Following cervical dislocation, the whole brain was extracted rapidly and the cerebellum and one hippocampus were dissected, dried and weighed and subsequently homogenized in MiR0573 respiration medium using a PBI-Shredder O2k-Set (OROBOROS INSTRUMENTS, Innsbruck, Austria). The entire procedure was performed on ice and all the buffer solutions were ice-cold.

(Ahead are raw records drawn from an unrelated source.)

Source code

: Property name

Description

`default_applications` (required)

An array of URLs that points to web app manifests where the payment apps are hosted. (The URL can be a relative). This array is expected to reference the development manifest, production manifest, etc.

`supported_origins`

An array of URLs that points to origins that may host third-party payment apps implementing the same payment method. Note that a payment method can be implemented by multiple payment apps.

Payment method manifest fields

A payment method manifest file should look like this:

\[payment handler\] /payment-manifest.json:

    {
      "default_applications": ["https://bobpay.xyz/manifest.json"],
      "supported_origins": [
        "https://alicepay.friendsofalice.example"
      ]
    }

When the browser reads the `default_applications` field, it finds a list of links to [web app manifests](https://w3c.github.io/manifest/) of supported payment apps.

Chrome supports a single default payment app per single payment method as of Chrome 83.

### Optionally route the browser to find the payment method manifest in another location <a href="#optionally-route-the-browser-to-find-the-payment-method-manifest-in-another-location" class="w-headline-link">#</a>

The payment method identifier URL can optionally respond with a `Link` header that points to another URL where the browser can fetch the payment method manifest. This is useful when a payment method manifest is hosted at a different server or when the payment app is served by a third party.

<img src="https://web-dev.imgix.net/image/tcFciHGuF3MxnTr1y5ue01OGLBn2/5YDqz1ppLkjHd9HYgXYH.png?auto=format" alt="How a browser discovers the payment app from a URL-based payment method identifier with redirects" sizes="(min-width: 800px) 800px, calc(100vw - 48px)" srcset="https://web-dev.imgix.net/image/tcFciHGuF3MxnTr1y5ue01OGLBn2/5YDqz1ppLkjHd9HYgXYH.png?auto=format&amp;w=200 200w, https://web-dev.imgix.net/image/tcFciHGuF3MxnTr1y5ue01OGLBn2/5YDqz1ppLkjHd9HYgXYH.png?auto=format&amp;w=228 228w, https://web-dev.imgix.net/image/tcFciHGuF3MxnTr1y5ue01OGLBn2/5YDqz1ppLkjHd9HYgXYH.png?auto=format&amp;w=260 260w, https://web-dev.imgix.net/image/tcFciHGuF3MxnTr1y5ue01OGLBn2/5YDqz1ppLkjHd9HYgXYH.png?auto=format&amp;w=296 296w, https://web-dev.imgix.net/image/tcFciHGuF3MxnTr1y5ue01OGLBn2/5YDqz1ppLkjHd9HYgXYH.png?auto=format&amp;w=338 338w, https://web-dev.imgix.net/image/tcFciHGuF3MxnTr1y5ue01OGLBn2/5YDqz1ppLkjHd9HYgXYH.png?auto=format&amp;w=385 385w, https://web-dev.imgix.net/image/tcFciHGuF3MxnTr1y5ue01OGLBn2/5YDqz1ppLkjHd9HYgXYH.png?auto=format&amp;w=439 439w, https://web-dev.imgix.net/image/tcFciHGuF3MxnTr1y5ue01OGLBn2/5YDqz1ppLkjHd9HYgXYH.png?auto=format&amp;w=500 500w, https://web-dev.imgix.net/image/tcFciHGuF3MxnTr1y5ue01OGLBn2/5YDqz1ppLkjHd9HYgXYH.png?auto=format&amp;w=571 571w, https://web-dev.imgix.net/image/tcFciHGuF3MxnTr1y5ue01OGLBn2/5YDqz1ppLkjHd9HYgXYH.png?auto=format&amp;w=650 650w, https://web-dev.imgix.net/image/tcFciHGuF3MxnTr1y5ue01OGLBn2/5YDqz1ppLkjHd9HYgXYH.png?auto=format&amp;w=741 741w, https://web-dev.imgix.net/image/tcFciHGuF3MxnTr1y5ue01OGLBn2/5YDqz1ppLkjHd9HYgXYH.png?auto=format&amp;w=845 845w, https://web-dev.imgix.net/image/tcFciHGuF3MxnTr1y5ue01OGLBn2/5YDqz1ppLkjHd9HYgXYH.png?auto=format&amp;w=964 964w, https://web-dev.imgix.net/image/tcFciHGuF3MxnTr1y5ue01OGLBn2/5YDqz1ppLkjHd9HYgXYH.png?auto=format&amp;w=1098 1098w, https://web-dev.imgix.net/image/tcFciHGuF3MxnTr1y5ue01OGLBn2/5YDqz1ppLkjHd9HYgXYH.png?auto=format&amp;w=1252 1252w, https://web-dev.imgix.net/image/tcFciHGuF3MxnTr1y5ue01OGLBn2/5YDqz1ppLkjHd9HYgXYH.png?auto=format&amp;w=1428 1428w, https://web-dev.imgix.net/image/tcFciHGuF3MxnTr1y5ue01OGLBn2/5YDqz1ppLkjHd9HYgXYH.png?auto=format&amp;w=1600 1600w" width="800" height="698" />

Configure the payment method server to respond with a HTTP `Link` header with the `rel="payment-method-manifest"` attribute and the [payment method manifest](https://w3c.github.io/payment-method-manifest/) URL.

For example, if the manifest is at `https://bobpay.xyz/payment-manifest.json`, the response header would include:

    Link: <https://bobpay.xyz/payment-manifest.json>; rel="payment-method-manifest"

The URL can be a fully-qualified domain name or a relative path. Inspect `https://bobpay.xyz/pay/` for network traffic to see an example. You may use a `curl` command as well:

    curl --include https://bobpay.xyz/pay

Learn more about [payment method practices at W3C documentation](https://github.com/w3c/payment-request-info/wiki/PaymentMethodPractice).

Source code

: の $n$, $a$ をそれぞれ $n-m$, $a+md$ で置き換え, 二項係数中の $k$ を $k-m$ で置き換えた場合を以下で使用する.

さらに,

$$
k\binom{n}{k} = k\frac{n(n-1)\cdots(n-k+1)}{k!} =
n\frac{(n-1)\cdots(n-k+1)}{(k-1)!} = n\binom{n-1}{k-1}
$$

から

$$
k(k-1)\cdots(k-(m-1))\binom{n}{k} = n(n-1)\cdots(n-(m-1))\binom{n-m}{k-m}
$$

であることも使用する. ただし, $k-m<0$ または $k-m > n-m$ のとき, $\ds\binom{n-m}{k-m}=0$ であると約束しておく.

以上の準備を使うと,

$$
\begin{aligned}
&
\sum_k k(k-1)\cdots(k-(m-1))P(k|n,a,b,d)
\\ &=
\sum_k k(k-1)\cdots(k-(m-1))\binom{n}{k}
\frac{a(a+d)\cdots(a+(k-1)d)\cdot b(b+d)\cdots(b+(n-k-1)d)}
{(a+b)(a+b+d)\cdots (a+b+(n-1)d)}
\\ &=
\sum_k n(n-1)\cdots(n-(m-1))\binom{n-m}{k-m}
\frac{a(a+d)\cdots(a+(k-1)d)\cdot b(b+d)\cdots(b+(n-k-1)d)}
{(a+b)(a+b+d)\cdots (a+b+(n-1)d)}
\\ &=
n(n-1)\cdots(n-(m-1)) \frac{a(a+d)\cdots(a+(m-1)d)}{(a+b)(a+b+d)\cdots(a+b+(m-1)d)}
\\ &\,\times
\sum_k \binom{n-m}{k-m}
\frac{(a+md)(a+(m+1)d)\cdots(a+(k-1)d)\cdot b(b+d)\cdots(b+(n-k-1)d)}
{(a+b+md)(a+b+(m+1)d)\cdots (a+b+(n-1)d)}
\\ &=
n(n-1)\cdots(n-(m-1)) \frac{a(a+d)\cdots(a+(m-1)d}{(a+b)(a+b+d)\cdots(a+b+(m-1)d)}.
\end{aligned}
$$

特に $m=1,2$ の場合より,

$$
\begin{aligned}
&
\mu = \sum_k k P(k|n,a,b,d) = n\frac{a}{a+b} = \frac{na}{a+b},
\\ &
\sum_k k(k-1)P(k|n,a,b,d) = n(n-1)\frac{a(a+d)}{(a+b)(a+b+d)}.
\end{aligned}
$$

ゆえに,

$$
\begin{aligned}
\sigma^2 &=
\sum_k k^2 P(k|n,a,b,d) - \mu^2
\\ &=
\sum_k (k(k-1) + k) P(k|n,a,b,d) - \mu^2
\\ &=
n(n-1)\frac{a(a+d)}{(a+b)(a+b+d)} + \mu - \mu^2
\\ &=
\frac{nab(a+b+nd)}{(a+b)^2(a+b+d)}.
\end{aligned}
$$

The tissue homogenates were transferred into 4 calibrated Oxygraphs (O2k, OROBOROS INSTRUMENTS, Innsbruck, Austria), each equipped with 2 chambers (2 ml). The oxygen polarography was measured at 37 °C in the O2k-chambers and the oxygen concentration (μM) as well as the oxygen flux per volume (pmol O2/s/ml) were recorded in real-time using DatLab software, version 7.3.0.3 (OROBOROS INSTRUMENTS, Innsbruck, Austria). The substrate–uncoupler–inhibitor titration (SUIT)31 protocol was employed (Fig. 7a, Suppl. Methods). The mitochondrial respiration was assessed in the following respiratory states: 1) complex I OXPHOS capacity in the ADP-activated state of oxidative phosphorylation (P I), 2) complex I + II OXPHOS capacity (P I + II), 3) maximum capacity for electron transport (E I + II), 4) complex II uncoupled capacity (E II) and 5) complex IV capacity. The mitochondrial respiration was expressed in pmol O2/s/mg of homogenized tissue. In subsequent analysis, the respiration was also adjusted for specific citrate synthase activity (log2 [mIU/mg]) by inclusion of the factor as a covariate into mixed-effects model (See Suppl. Methods for detailed description).

Statistical analyses

All the statistical analyses and data visualizations were performed in R statistical software74. The parametric statistical analyses were extended by permutational or bootstrapping techniques (10 000–20 000 permutations/resamplings) to avoid parametric method assumptions. Generally, the comparisons between the SCA1 and WT mice were conducted using the permutation t-test. The effect size was determined via Cliffs d and/or the standardized regression coefficient (β), and their 95% confidence intervals (CI) were based on the bias-corrected and accelerated (BCa) bootstrap method75 using the effsize76 and boot77 R packages. The repeated/multiple measurements data were analyzed via the permutation test of the linear mixed-effects model (LME), with the subject coded as a random factor (with random intercept) and with the autoregressive 1 (AR1) variance-covariance structure in the case of the serial data, using the nlme78 and predictmeans79 R packages. The (paired) permutation t-test followed by the False Discovery Rate correction for multiple comparisons80 was used as the post-hoc test when required. The multidimensional data were analyzed via the permutational multivariate analysis of the variance (PERMANOVA) and visualized using non-metric multidimensional scaling (NMDS) using the vegan81 R package in both cases. The ROC curve, the area under the ROC curve (AUC), its 95% CI and the bootstrapping-based test of the difference between the AUCs were computed using pROC82 R package. The linear model (LM) or the generalized additive model83 (GAM), extended via the BCa bootstrapping of the (partial) regression coefficient(s) (β), were used to evaluate (dissociate) the effect(s) of the numerical predictor(s) on a single response variable. P < 0.05 was defined as significant, with emphasis on the results from resampling approaches. See Suppl. Methods for details.